WHAT TO WORK ON:
When writing out the listing below, reproduce every word exactly and skip the pictures.

WORKING DATA:
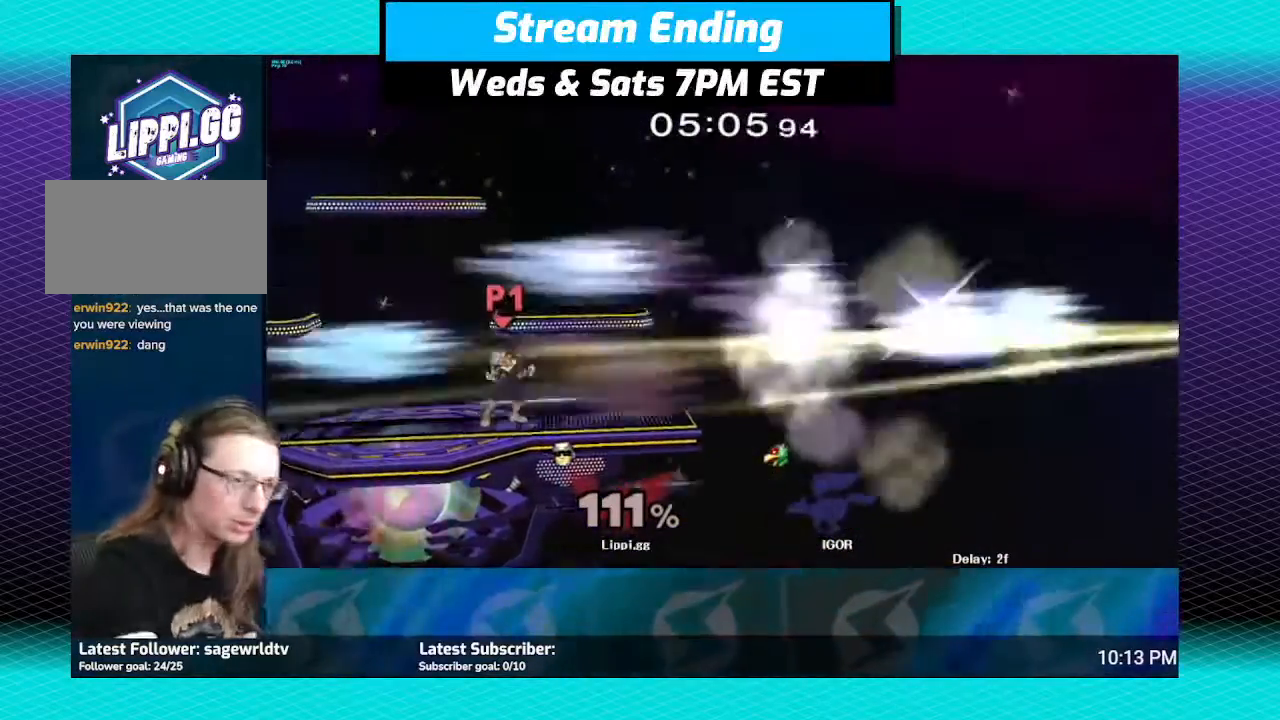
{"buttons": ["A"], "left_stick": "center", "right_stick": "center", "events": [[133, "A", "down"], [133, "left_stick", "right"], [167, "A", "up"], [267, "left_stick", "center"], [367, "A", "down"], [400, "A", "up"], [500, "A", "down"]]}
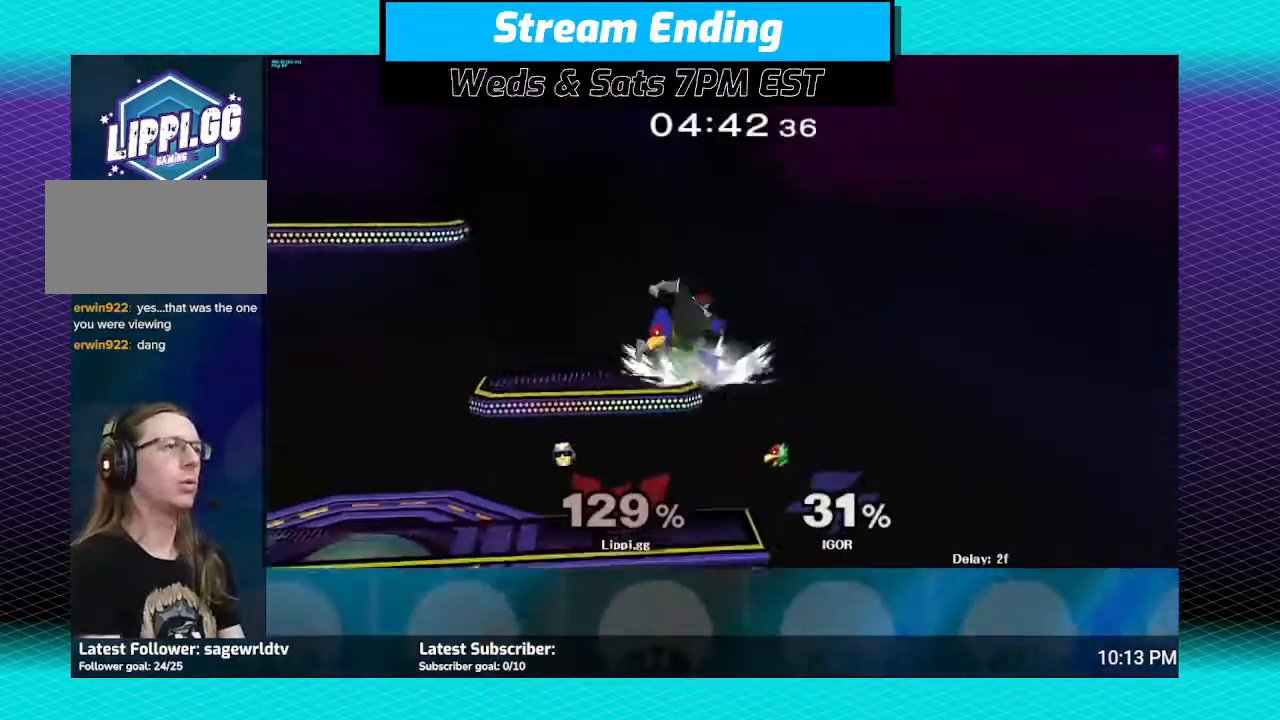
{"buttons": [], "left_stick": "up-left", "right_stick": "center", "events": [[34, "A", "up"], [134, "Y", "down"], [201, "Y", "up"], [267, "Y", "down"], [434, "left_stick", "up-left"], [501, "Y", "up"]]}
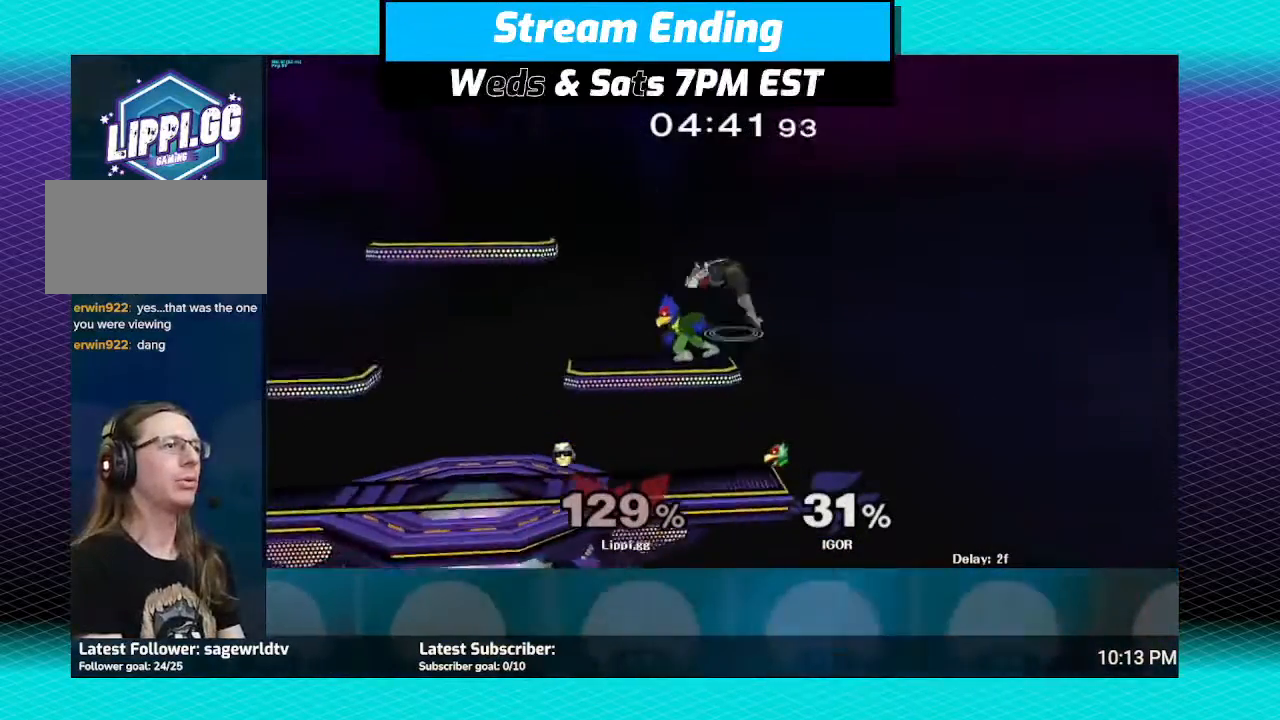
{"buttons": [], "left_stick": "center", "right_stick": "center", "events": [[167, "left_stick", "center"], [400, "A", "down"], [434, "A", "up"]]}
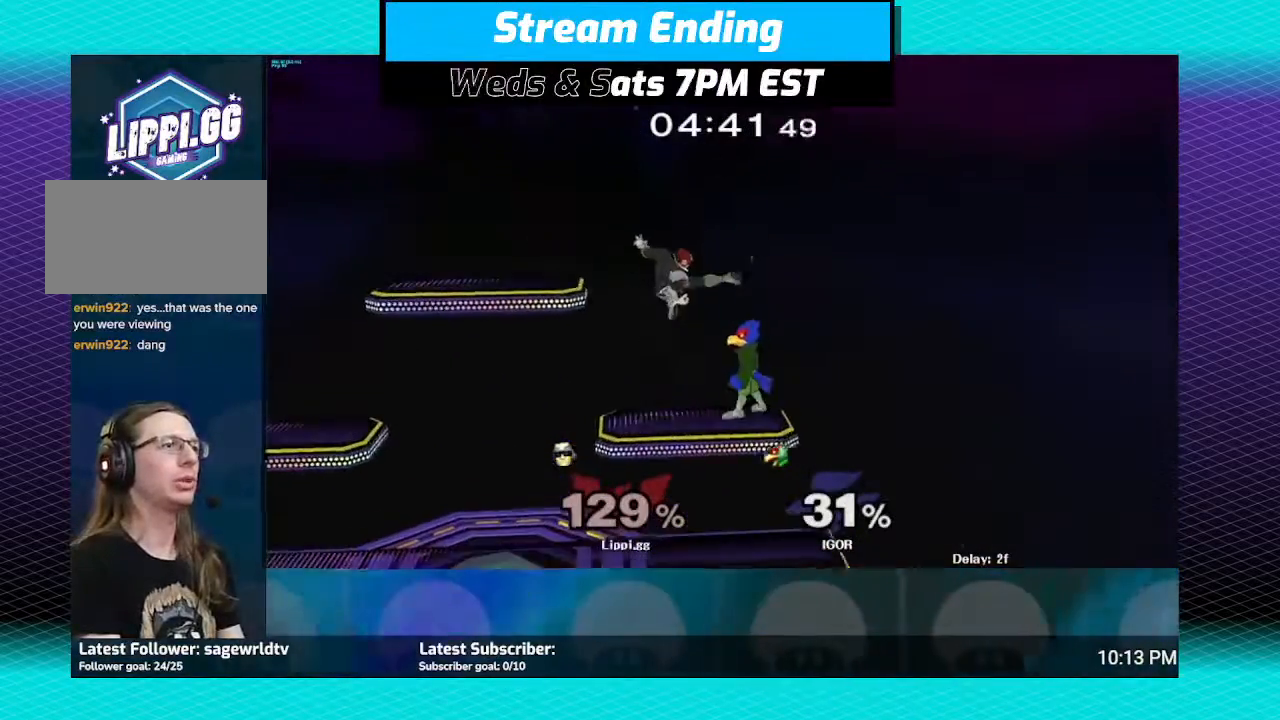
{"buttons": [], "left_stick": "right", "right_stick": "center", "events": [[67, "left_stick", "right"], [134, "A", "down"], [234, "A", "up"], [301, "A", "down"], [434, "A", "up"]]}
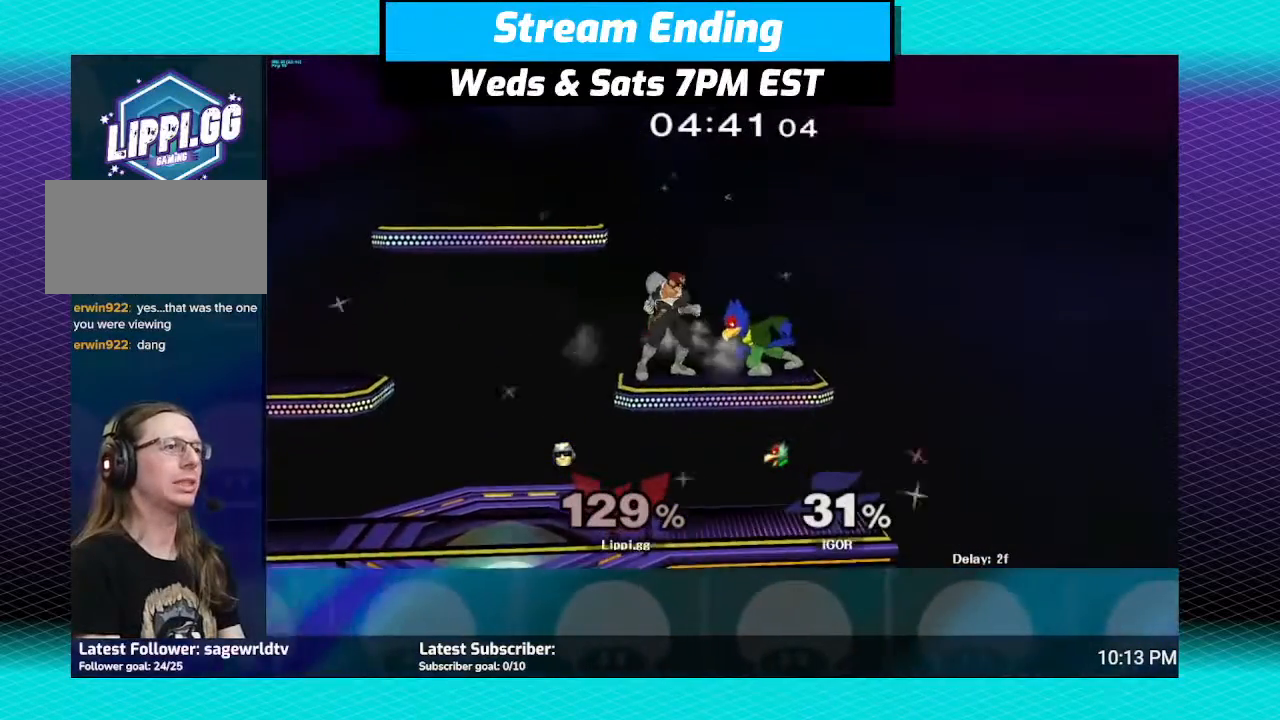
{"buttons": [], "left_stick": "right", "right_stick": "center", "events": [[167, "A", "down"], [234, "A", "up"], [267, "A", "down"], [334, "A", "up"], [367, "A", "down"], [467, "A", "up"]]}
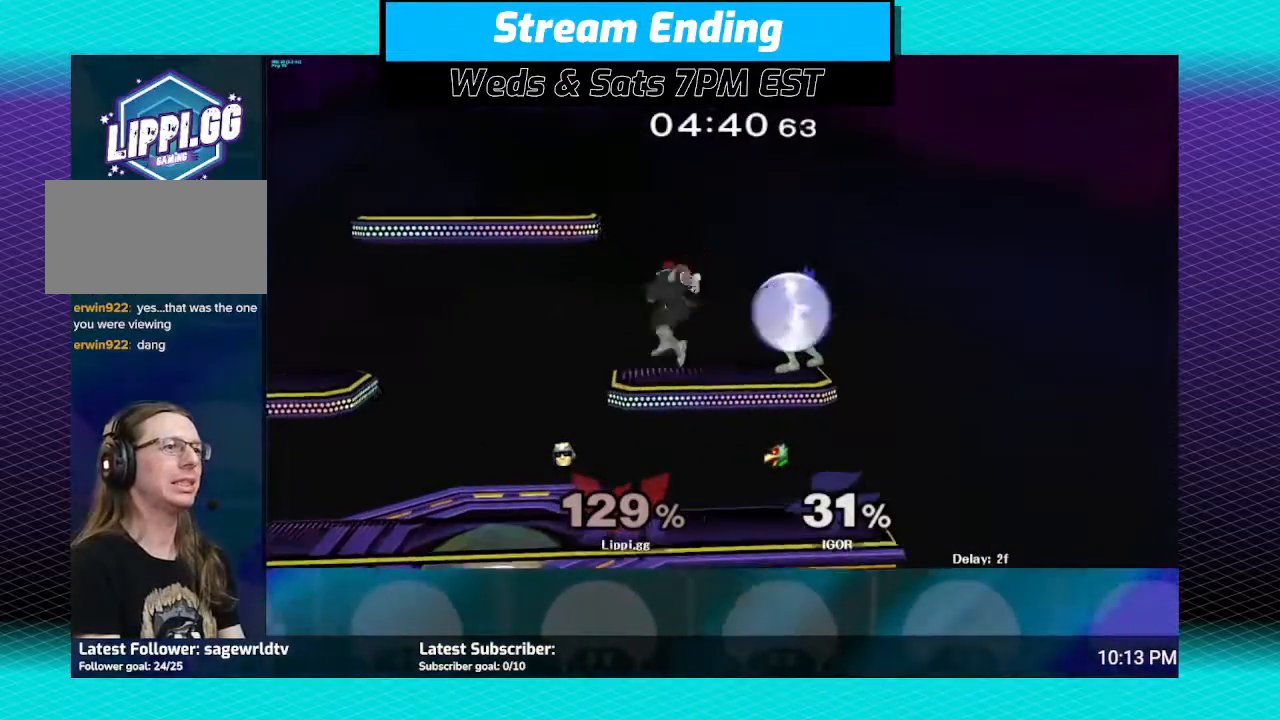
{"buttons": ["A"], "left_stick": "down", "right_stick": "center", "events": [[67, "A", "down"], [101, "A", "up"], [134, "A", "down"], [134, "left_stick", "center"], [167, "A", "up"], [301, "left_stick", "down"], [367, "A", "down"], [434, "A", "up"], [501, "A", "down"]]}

YOUR RESPONSE:
{"buttons": ["A"], "left_stick": "center", "right_stick": "center", "events": [[133, "A", "down"], [133, "left_stick", "right"], [167, "A", "up"], [267, "left_stick", "center"], [367, "A", "down"], [400, "A", "up"], [500, "A", "down"]]}
{"buttons": [], "left_stick": "up-left", "right_stick": "center", "events": [[34, "A", "up"], [134, "Y", "down"], [201, "Y", "up"], [267, "Y", "down"], [434, "left_stick", "up-left"], [501, "Y", "up"]]}
{"buttons": [], "left_stick": "center", "right_stick": "center", "events": [[167, "left_stick", "center"], [400, "A", "down"], [434, "A", "up"]]}
{"buttons": [], "left_stick": "right", "right_stick": "center", "events": [[67, "left_stick", "right"], [134, "A", "down"], [234, "A", "up"], [301, "A", "down"], [434, "A", "up"]]}
{"buttons": [], "left_stick": "right", "right_stick": "center", "events": [[167, "A", "down"], [234, "A", "up"], [267, "A", "down"], [334, "A", "up"], [367, "A", "down"], [467, "A", "up"]]}
{"buttons": ["A"], "left_stick": "down", "right_stick": "center", "events": [[67, "A", "down"], [101, "A", "up"], [134, "A", "down"], [134, "left_stick", "center"], [167, "A", "up"], [301, "left_stick", "down"], [367, "A", "down"], [434, "A", "up"], [501, "A", "down"]]}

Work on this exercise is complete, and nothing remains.